Glimmers.

WASHINGTON - The municipal bond market may have gotten a renewed glimmer of hope that it can convince Congress to ease of some of the curbs on tax-exempt bonds this year.

In early February, when President Clinton failed to include any municipal bond proposals in his fiscal 1995 budget plan, the outlook was glum.

The first glimmer of hope came later in February when lobbyists said it might be possible to convince Congress to include in the health care reform package measures to ease the curbs on hospital bonds.

Measures include a proposal to ease the limits on advance refundings so that hospitals forced to merge, consolidate, or restructure as a result of the reform plan will be able to dissolve existing bond covenants as they reorganize. Other proposals would ease or eliminate the $150 million limit on the amount of bonds a nonhospital 510(c)(3) organization may have outstanding and would increase the $10 million limit on bank deductible debt.

Some in the industry also want to convince Congress to broaden those measures by raising the $150 million limit for colleges and other non-profit institutions and increasing the limit for all bank-qualified debt.

Only days ago, the odds of getting approval this year for either the broader proposals or merely the hospital bond measures seemed slim because of a perennial problem: lack of revenues to pay for them.

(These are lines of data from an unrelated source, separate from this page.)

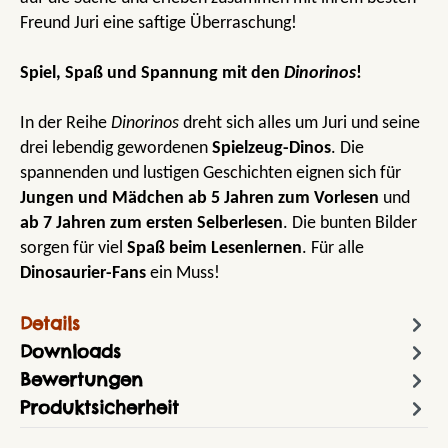
Freund Juri eine saftige Überraschung!
Spiel, Spaß und Spannung mit den
Dinorinos
!
In der Reihe
Dinorinos
dreht sich alles um Juri und seine
drei lebendig gewordenen
Spielzeug-Dinos
. Die
spannenden und lustigen Geschichten eignen sich für
Jungen und Mädchen ab 5 Jahren zum Vorlesen
und
ab 7 Jahren zum ersten Selberlesen
. Die bunten Bilder
sorgen für viel
Spaß beim Lesenlernen
. Für alle
Dinosaurier-Fans
ein Muss!
Details
Downloads
Bewertungen
Produktsicherheit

Within the last 10 days, however, several developments in Congress appear to have given a boost to the bond proposals, as well as to the long-standing bond simplification measures that would ease some of the arbitrage restrictions.

Suddenly, House Ways and Means Committee Chairman Dan Rostenkowski, D-III., is talking about the need for broad tax increases to fund health care reform, and leaders from both the House and Senate are beginning to consider raising revenues by taxing employee health care benefits.

Either of the two initiatives is likely to raise billions of dollars in new taxes - revenues that could be used both to fund the proposed system of universal health coverage and the proposals involving bonds.

Last week, nine of the 24 Democrats on the Ways and Means Committee sent a letter to Rostenkowski urging him to include the hospital bond provisions in the health care legislation the panel is expected to start drafting as early as this week.

The jury is still out on whether Congress will be able to pass any kind of tax increase this year to fund health care reform.

But the mere discussion of a broad tax measure, plus the push by the nine House Ways and Means members for the hospital bond measures, gives the market a renewed glimmer of hope that tax writers can be convinced to approve changes that would benefit all bond issuers, including the issuers of hospital bonds.